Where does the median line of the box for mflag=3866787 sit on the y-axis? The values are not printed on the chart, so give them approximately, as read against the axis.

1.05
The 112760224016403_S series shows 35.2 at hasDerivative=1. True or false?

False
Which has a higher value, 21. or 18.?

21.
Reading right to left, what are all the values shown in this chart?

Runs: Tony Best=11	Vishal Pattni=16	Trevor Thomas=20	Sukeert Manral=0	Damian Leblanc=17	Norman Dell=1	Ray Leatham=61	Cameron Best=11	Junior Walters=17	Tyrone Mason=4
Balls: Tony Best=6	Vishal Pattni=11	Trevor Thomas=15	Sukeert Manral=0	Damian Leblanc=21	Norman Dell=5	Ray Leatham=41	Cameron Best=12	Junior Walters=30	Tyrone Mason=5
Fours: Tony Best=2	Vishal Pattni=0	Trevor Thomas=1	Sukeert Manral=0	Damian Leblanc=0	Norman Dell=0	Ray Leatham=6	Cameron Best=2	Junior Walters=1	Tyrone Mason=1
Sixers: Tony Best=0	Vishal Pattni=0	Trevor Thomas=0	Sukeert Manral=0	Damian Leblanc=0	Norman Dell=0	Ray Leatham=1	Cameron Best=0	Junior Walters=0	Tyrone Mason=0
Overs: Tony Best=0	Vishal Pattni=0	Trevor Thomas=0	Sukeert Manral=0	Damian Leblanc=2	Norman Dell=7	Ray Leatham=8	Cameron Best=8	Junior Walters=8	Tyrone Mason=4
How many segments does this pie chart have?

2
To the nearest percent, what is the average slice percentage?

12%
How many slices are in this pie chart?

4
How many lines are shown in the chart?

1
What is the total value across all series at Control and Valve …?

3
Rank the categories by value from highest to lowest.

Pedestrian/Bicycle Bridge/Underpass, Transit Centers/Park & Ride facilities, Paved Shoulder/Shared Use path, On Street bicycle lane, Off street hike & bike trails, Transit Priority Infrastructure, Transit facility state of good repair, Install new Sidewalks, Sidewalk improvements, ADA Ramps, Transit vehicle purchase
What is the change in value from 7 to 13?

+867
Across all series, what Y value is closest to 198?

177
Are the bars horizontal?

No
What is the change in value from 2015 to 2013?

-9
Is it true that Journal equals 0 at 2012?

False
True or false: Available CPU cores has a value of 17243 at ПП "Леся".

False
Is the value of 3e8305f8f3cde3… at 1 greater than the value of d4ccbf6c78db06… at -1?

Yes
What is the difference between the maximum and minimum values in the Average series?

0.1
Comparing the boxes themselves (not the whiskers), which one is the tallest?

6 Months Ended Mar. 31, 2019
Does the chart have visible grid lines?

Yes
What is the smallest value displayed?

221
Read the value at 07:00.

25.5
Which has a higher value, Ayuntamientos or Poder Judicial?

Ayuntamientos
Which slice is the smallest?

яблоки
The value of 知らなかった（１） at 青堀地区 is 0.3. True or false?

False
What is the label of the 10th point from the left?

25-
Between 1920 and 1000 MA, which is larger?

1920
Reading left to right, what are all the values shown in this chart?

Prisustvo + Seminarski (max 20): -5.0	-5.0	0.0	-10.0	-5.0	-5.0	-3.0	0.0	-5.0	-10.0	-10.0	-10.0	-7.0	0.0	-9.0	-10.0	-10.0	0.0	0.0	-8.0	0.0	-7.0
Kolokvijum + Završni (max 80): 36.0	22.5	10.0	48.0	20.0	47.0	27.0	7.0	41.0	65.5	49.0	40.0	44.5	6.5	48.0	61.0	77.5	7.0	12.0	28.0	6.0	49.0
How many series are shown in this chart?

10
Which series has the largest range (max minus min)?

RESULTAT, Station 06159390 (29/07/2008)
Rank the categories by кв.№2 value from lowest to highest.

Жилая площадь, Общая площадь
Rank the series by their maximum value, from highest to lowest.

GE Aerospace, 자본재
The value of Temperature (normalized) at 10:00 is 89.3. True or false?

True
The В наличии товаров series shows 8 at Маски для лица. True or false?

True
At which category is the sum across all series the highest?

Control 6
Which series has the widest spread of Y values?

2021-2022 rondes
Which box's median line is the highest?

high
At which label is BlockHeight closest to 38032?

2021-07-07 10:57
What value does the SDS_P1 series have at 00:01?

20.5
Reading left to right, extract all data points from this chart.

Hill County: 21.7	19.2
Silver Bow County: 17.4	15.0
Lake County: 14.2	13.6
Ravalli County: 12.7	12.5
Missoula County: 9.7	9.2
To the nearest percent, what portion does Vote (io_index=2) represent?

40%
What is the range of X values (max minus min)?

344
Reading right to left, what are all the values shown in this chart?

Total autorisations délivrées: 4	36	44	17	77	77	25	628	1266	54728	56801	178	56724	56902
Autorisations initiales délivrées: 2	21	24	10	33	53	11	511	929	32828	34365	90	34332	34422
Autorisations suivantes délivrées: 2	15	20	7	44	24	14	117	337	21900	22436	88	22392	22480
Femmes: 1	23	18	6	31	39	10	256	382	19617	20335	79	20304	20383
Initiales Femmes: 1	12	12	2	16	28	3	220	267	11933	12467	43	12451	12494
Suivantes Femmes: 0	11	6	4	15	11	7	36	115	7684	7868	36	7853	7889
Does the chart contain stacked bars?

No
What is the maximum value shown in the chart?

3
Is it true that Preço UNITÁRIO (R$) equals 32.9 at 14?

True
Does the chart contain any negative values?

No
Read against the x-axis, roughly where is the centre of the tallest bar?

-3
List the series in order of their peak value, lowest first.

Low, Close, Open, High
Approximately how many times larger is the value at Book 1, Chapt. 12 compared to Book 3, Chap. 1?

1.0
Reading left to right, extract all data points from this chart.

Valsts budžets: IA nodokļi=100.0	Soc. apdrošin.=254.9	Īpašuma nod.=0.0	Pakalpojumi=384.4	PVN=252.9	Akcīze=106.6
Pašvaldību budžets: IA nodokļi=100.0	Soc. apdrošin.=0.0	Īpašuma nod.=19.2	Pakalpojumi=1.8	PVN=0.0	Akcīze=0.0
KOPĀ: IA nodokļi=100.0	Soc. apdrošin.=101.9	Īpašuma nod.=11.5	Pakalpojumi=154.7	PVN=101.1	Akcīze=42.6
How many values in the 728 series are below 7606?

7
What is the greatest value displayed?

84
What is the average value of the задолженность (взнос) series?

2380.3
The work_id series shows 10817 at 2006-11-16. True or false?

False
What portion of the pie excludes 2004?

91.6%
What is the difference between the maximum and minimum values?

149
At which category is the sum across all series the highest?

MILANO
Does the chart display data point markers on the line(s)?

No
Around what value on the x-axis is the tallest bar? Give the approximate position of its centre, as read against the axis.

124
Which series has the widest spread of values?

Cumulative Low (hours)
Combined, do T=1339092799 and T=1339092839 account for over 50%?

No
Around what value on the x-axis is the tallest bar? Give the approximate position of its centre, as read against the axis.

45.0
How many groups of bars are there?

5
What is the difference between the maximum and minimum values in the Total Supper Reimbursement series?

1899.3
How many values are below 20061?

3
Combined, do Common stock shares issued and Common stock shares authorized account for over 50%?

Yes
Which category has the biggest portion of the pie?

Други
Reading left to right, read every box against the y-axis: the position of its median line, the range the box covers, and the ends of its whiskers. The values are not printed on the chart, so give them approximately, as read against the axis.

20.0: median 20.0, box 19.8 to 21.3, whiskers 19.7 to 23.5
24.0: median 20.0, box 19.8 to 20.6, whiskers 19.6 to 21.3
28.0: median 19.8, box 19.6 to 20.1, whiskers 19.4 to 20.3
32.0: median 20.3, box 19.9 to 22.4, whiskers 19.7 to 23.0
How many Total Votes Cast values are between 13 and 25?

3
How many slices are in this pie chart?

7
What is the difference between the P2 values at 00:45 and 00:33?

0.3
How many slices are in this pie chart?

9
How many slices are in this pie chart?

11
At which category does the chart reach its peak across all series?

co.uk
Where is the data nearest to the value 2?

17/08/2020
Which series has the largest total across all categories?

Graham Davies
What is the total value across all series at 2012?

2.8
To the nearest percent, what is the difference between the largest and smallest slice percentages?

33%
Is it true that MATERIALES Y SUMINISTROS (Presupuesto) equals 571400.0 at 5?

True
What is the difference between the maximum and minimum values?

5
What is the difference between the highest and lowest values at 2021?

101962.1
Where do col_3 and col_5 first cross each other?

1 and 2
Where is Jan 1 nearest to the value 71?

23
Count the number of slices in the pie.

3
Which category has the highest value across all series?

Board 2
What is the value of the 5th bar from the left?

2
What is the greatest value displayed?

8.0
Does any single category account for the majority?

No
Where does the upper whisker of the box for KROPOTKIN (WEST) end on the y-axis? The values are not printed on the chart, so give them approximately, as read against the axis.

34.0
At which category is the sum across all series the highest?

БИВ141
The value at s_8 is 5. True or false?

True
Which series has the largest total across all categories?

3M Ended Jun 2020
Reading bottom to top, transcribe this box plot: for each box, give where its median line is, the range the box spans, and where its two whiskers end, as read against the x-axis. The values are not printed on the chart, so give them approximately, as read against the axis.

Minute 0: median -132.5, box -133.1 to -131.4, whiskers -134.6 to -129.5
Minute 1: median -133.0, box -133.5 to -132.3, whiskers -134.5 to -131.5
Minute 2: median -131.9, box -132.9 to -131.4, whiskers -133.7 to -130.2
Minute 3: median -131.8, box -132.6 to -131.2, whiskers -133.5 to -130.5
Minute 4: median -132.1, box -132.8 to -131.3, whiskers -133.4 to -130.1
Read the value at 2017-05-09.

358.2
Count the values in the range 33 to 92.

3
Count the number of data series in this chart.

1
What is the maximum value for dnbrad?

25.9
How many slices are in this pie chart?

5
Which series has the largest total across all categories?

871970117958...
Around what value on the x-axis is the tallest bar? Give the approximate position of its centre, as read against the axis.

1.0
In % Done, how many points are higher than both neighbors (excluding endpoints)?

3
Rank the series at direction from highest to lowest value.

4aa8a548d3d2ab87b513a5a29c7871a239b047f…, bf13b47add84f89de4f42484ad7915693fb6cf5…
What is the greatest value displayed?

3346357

= = = =

To-do item - Return each line in the rows above that contains the word "widest". Case counts.

Response area -
Which series has the widest spread of Y values?
Which series has the widest spread of values?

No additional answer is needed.